В тот год немецкая Тула стала пристанищем для многих очень известных русских писателей от Зайцева и Ремизова до Эренбурга и Пастернака. Кое с кем из них, особенно с Андреем Белым («Он повлиял на меня сильнее кого бы то ни было из людей, которых я знал», — сказано о нем в «Некрополе»), Ходасевич встречался часто, ездил в унылое местечко Цоссен километрах в десяти от столицы, описанное и в мемуарном очерке Цветаевой, еще одной гостьи Белого. Затевал трудные разговоры о главном, о наболевшем и старался не замечать признаков невменяемости, принявшей острые формы перед отъездом собеседника домой, в Москву — внезапным для всех русских берлинцев. Берберова, описывая последние дни Ходасевича, утверждает, что и в канун смерти сквозь муку физических страданий, в бреду он все ждал скорой потусторонней встречи с написавшим «Петербург», книгу, по его ощущению, гениальную.
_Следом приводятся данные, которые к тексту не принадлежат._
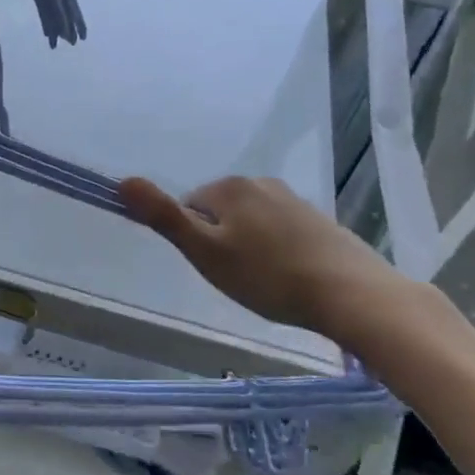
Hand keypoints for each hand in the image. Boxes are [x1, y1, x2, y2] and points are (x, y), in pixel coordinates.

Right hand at [119, 174, 417, 345]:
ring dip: (250, 248)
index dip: (195, 241)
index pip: (189, 208)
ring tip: (266, 282)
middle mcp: (260, 183)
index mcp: (228, 187)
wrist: (351, 294)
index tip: (215, 268)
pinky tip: (290, 278)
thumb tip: (123, 181)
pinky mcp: (318, 220)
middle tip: (238, 278)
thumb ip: (163, 217)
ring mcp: (293, 200)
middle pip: (220, 213)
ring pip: (251, 223)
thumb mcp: (205, 252)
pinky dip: (278, 252)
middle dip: (222, 242)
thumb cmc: (268, 276)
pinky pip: (280, 232)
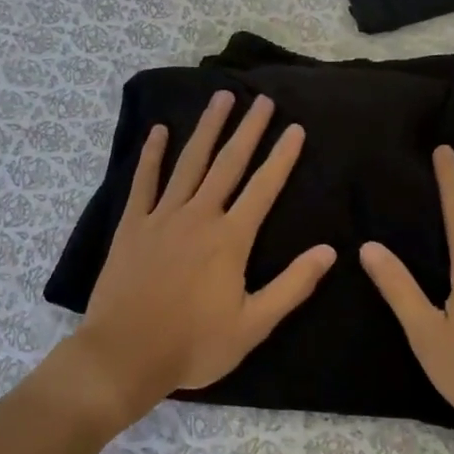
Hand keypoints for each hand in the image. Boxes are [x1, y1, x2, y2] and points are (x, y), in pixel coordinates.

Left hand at [62, 90, 335, 432]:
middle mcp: (199, 216)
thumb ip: (292, 286)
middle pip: (228, 163)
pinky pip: (144, 181)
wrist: (125, 354)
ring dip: (207, 128)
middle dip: (248, 129)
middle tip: (262, 100)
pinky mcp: (132, 225)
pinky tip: (160, 131)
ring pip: (190, 162)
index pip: (264, 188)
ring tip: (221, 98)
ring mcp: (162, 216)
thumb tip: (329, 251)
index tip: (295, 128)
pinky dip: (152, 155)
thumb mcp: (253, 325)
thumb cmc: (194, 345)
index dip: (282, 157)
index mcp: (230, 239)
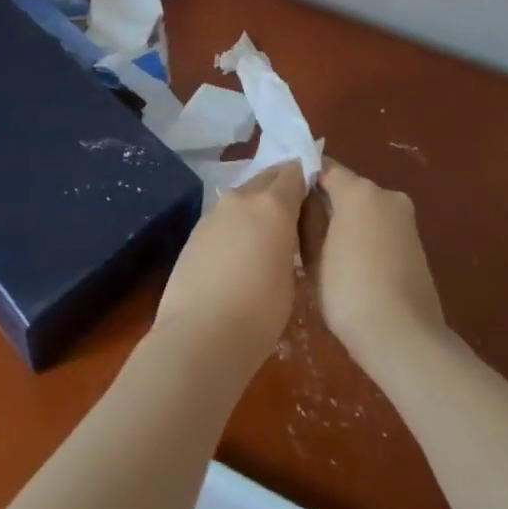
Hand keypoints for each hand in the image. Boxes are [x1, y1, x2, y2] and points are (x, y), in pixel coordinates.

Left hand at [154, 162, 308, 373]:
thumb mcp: (290, 278)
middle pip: (266, 178)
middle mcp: (242, 199)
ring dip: (255, 208)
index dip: (304, 179)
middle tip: (291, 214)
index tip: (312, 194)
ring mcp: (214, 213)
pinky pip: (223, 218)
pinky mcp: (195, 231)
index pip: (293, 172)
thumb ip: (288, 243)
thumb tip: (281, 237)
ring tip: (263, 238)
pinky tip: (236, 255)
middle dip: (279, 188)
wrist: (199, 336)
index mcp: (273, 205)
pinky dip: (234, 226)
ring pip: (242, 197)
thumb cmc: (259, 313)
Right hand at [316, 158, 447, 373]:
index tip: (284, 194)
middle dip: (325, 202)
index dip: (303, 177)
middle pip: (347, 188)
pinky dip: (364, 237)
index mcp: (359, 191)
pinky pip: (381, 229)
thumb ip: (306, 219)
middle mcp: (387, 195)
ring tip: (320, 249)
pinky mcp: (416, 244)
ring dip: (346, 221)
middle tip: (298, 225)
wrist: (404, 338)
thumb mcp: (313, 256)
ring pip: (365, 210)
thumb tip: (303, 199)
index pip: (324, 168)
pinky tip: (349, 264)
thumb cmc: (349, 292)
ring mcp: (406, 219)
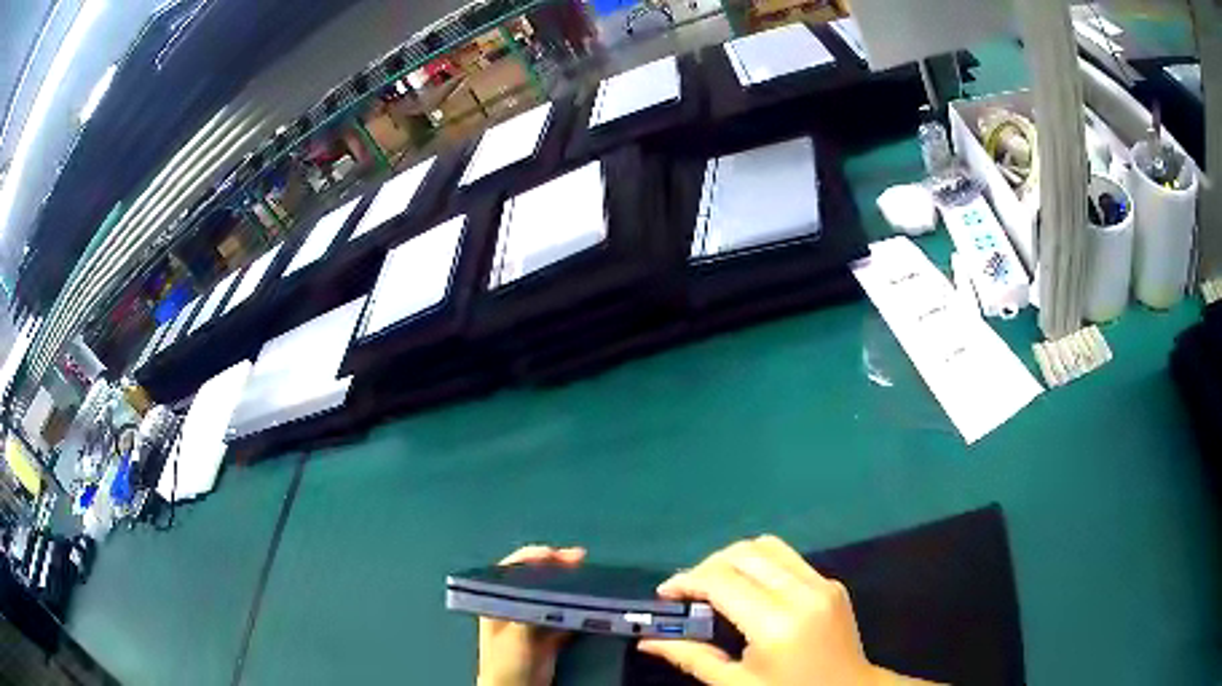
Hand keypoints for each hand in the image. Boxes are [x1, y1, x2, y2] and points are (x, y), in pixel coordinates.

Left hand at [477, 545, 586, 685]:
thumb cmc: (506, 661)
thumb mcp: (515, 632)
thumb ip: (531, 609)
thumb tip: (553, 590)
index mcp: (497, 601)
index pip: (514, 569)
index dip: (534, 557)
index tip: (558, 553)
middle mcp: (514, 608)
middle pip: (537, 580)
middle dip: (558, 568)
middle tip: (579, 560)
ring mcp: (533, 622)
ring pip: (554, 596)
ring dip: (570, 587)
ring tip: (589, 577)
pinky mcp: (549, 638)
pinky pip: (566, 616)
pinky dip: (578, 608)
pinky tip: (591, 604)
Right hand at [638, 536, 934, 685]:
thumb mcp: (737, 684)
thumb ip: (692, 658)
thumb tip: (648, 641)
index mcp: (777, 624)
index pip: (722, 581)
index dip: (687, 581)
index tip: (665, 594)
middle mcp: (803, 593)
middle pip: (744, 553)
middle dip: (708, 565)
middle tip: (689, 592)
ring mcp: (822, 583)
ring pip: (768, 546)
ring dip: (734, 559)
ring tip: (716, 586)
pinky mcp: (832, 583)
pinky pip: (788, 559)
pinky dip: (760, 565)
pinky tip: (750, 591)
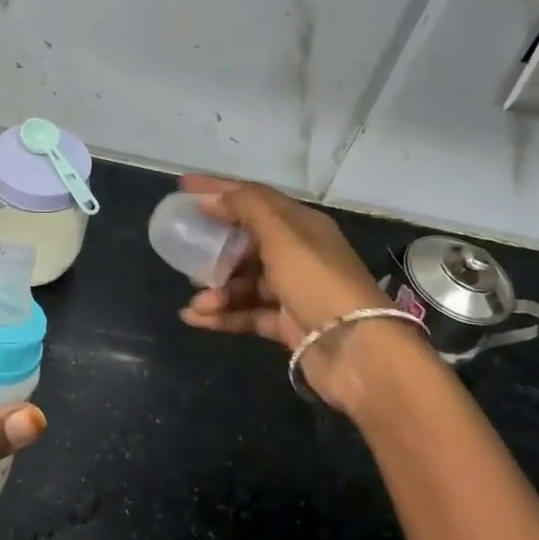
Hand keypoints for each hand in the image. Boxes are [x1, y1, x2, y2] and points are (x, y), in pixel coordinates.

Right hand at [176, 175, 400, 412]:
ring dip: (216, 290)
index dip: (218, 190)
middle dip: (215, 247)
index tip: (182, 188)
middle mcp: (298, 254)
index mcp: (302, 225)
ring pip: (244, 282)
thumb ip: (246, 208)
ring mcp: (293, 291)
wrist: (357, 351)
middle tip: (185, 251)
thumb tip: (212, 198)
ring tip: (197, 302)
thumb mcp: (282, 235)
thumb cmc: (318, 282)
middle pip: (246, 242)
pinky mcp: (287, 324)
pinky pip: (246, 313)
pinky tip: (195, 318)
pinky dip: (222, 315)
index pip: (254, 198)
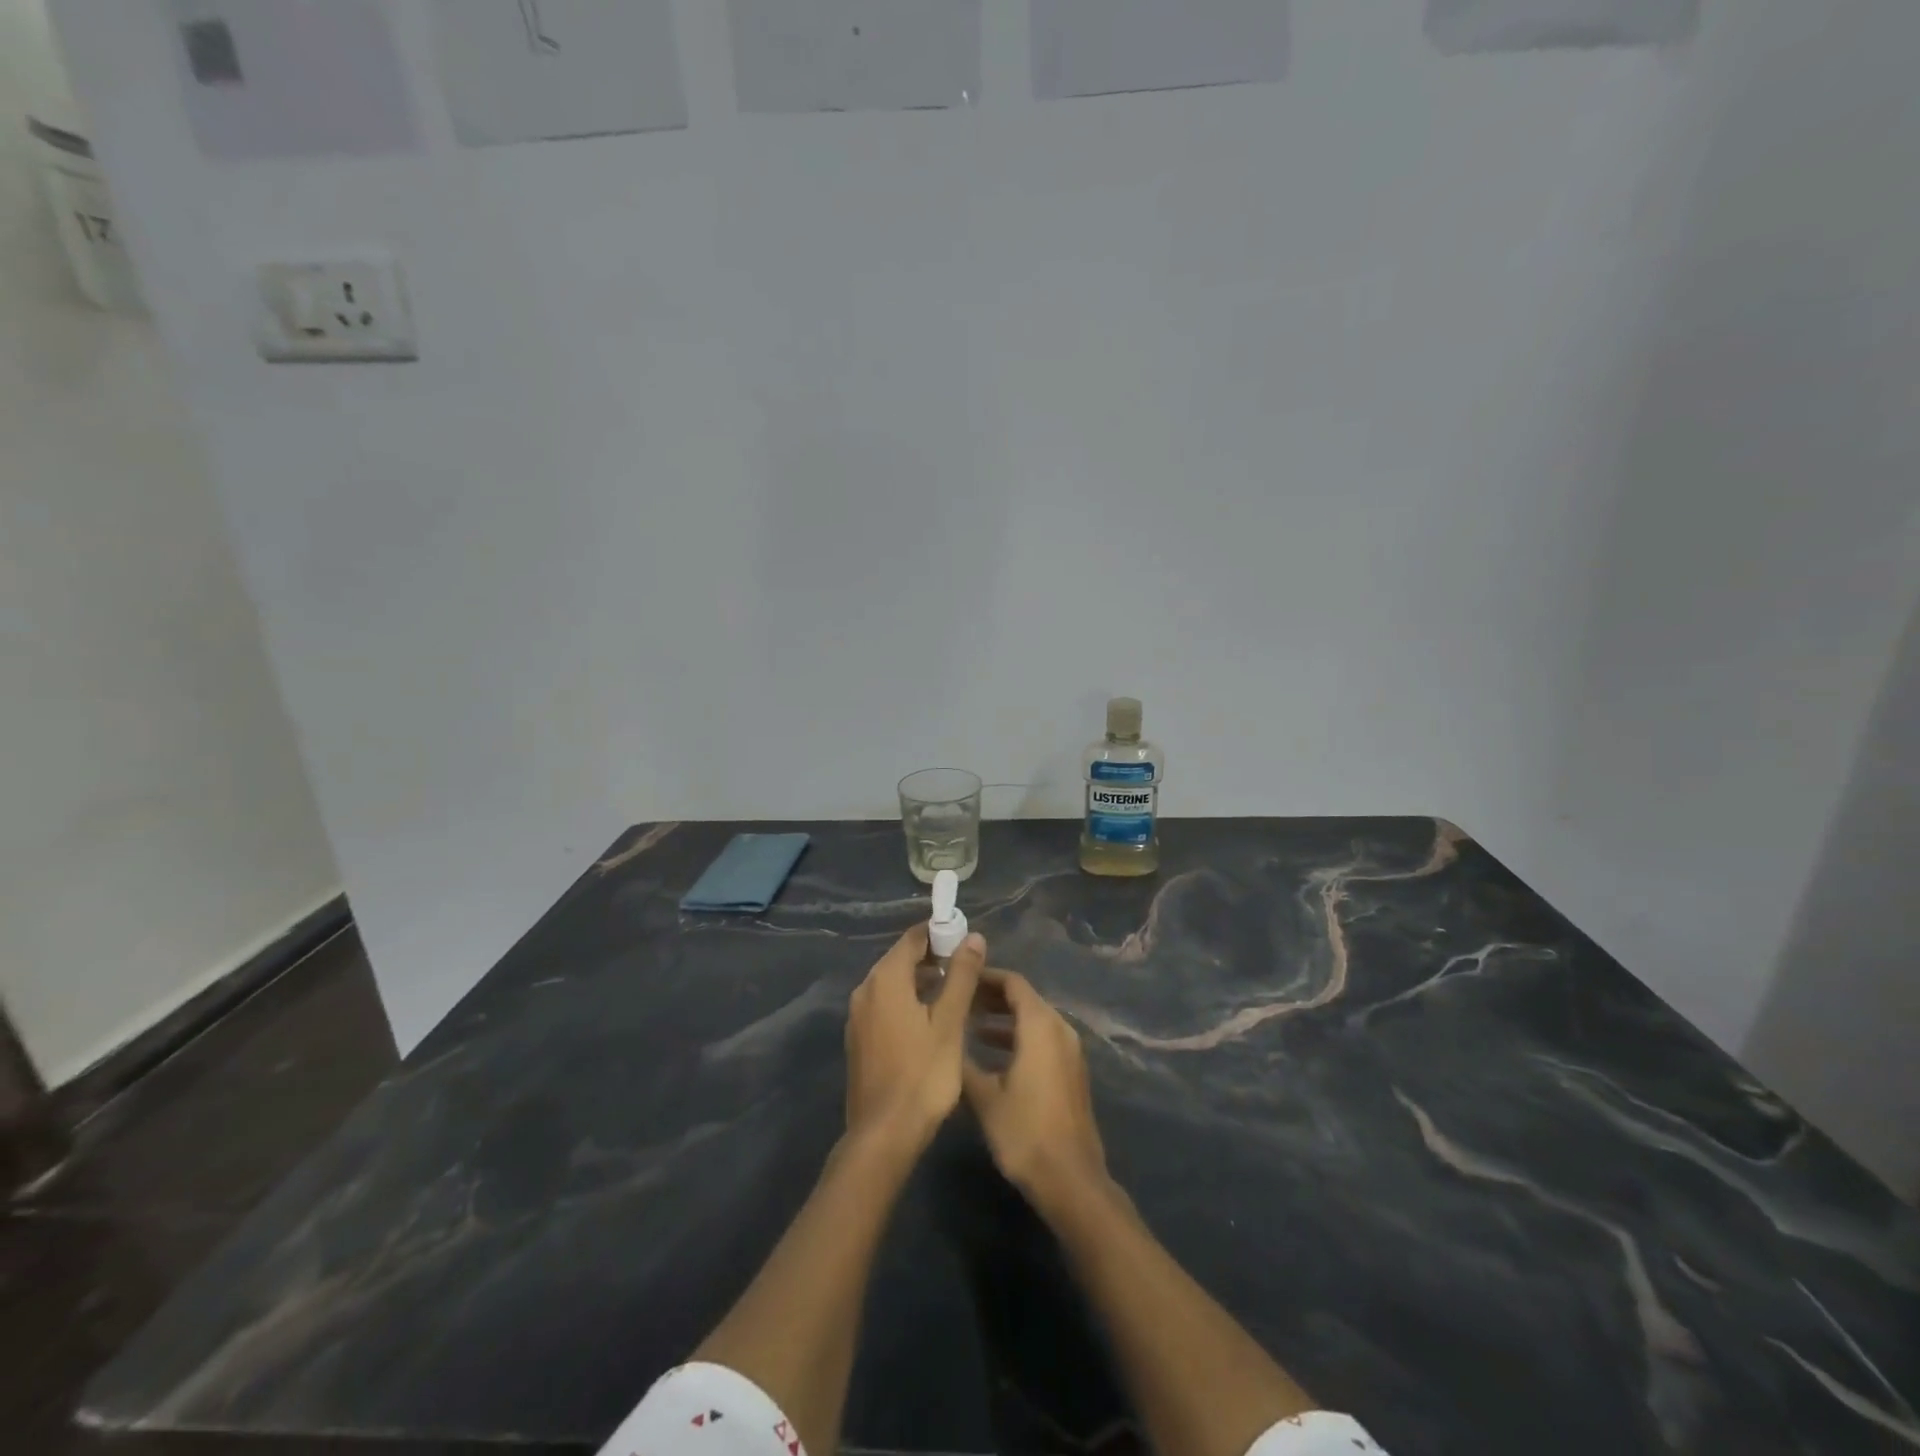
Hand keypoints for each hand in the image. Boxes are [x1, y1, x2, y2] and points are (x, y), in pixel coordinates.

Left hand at [844, 925, 984, 1153]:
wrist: (884, 1134)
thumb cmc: (923, 1074)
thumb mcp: (950, 1022)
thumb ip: (961, 975)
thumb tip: (973, 937)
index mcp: (885, 979)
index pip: (912, 938)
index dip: (940, 934)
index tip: (966, 942)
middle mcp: (865, 990)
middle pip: (900, 959)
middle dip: (932, 959)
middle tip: (966, 970)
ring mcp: (857, 1016)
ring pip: (893, 984)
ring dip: (921, 982)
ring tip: (955, 995)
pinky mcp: (859, 1039)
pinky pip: (885, 1006)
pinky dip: (907, 1002)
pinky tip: (930, 1022)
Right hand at [962, 970, 1108, 1216]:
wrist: (1071, 1180)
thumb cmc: (1025, 1133)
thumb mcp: (985, 1098)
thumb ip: (964, 1063)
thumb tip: (946, 1042)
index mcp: (1041, 1026)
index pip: (1013, 983)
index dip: (986, 976)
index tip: (960, 978)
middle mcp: (1060, 1029)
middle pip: (1025, 999)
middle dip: (992, 997)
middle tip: (960, 999)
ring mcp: (1070, 1052)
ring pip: (1034, 1020)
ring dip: (1004, 1019)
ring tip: (970, 1025)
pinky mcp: (1071, 1072)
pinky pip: (1043, 1039)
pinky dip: (1019, 1037)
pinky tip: (993, 1055)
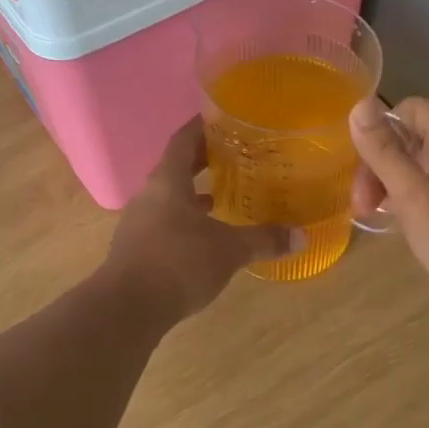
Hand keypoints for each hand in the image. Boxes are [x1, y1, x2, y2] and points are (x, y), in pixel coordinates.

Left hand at [106, 119, 298, 320]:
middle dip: (202, 161)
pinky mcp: (135, 248)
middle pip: (176, 167)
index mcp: (168, 181)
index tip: (223, 119)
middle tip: (233, 156)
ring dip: (192, 194)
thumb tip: (302, 236)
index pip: (183, 139)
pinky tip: (204, 237)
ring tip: (222, 196)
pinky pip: (163, 223)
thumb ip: (264, 239)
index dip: (202, 126)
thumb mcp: (229, 250)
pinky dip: (184, 221)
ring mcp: (137, 222)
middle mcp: (149, 195)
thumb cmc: (179, 262)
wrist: (127, 308)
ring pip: (168, 197)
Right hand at [349, 96, 428, 326]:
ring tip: (370, 215)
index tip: (360, 162)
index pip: (409, 109)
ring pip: (413, 167)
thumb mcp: (413, 194)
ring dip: (386, 185)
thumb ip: (384, 151)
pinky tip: (392, 223)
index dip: (380, 128)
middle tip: (361, 203)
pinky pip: (425, 191)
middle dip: (377, 164)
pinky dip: (403, 201)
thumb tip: (359, 105)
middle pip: (408, 139)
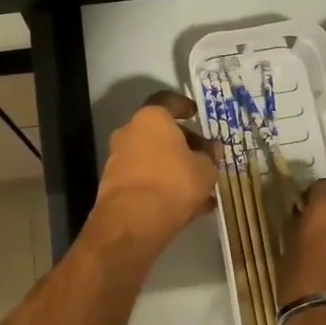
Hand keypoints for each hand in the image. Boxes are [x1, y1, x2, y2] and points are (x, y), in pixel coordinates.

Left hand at [91, 92, 217, 251]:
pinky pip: (144, 179)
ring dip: (172, 167)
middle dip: (182, 143)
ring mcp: (118, 159)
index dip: (184, 106)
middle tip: (203, 156)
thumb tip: (211, 149)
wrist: (132, 222)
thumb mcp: (205, 169)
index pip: (168, 101)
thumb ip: (209, 156)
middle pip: (159, 132)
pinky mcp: (114, 185)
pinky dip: (161, 186)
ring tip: (199, 187)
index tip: (196, 114)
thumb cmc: (174, 183)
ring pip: (152, 157)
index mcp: (151, 118)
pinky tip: (184, 206)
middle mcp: (129, 132)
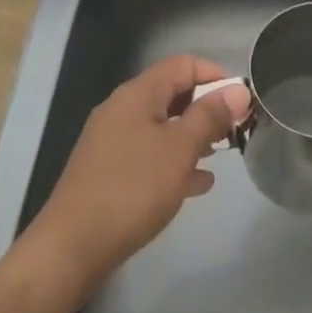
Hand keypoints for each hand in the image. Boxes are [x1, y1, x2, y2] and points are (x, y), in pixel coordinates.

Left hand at [20, 56, 251, 295]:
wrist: (71, 248)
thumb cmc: (132, 189)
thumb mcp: (180, 149)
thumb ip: (210, 117)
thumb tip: (238, 89)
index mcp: (137, 94)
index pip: (182, 64)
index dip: (215, 74)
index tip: (240, 99)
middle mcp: (122, 110)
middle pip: (171, 93)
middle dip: (205, 107)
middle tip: (234, 129)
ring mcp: (111, 142)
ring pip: (161, 127)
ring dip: (192, 136)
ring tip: (220, 155)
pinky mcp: (107, 172)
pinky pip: (148, 155)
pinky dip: (173, 162)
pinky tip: (196, 184)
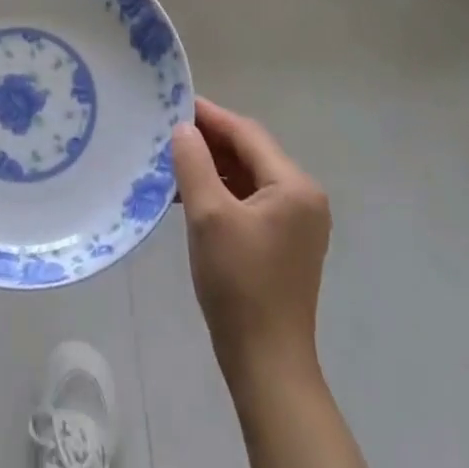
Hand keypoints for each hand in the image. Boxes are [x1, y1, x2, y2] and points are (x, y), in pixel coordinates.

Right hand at [170, 98, 331, 387]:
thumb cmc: (239, 284)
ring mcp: (296, 222)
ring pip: (248, 176)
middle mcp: (302, 197)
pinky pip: (249, 200)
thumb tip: (183, 128)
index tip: (172, 103)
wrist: (267, 365)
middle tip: (166, 131)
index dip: (209, 115)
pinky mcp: (283, 242)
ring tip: (171, 161)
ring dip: (212, 166)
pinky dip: (221, 191)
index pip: (246, 133)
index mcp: (294, 186)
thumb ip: (194, 163)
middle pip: (250, 152)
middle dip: (209, 141)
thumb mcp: (209, 216)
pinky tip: (189, 195)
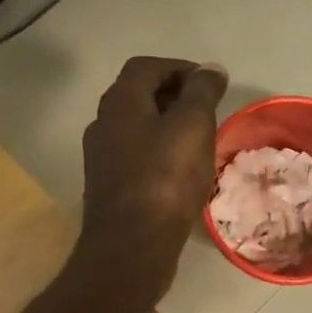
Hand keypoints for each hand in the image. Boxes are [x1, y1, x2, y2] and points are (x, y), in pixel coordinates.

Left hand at [80, 57, 228, 281]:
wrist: (131, 246)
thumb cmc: (165, 179)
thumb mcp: (193, 126)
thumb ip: (202, 92)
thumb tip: (210, 69)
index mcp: (120, 101)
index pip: (148, 66)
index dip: (180, 68)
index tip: (209, 85)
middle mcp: (103, 122)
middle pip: (139, 95)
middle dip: (174, 96)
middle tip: (207, 111)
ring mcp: (101, 156)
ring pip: (137, 127)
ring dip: (167, 126)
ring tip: (199, 141)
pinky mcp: (108, 186)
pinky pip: (136, 156)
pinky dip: (159, 152)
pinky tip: (180, 172)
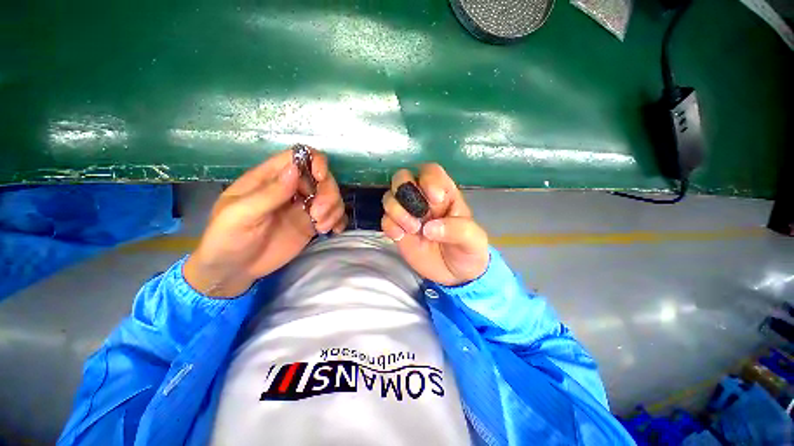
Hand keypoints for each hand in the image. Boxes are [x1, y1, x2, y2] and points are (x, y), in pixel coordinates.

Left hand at [184, 147, 346, 297]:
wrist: (234, 269)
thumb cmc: (227, 238)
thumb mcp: (241, 214)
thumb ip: (269, 193)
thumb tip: (295, 169)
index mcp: (271, 178)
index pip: (299, 157)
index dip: (315, 162)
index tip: (320, 178)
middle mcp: (291, 189)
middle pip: (323, 178)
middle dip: (328, 194)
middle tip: (318, 215)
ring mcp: (304, 207)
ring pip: (332, 197)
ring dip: (334, 210)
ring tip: (322, 227)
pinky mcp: (312, 224)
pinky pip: (334, 216)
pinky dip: (339, 221)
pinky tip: (334, 231)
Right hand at [381, 164, 488, 285]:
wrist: (456, 276)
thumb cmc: (468, 252)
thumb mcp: (473, 240)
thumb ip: (457, 230)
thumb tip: (428, 228)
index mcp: (445, 194)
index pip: (431, 172)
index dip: (429, 180)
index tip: (435, 200)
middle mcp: (423, 200)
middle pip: (403, 177)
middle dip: (404, 189)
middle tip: (417, 212)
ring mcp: (408, 215)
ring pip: (390, 197)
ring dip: (397, 210)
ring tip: (412, 229)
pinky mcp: (398, 230)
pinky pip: (385, 220)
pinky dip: (389, 225)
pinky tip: (400, 237)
Однако тогда в Берлине нужно было искать какую-то опору, какое-то дело, чтобы явилась возможность не просто остаться, а активно жить в литературе. Тут Белый был явно не помощник. Пути вели к Горькому.

С ним Ходасевич был знаком давно, еще до войны, а в Петербурге ходил на Кронверкский проспект в густо заселенную квартиру, где к тому же вечно толпились посетители с разными жалобами и просьбами, — Горький никому не отказывал. Как-то, случайно оказавшись в Москве, когда Ходасевичу грозила воинская служба, он избавил далекого ему поэта от участи красноармейца, обратившись прямо к вождю. Ходасевич был среди немногих приглашенных на прощальный ужин к Горькому, когда тот уезжал с Кронверкского в Гельсингфорс и дальше в Германию. Эмиграция на время еще больше сблизила двух писателей, у которых было очень мало общего.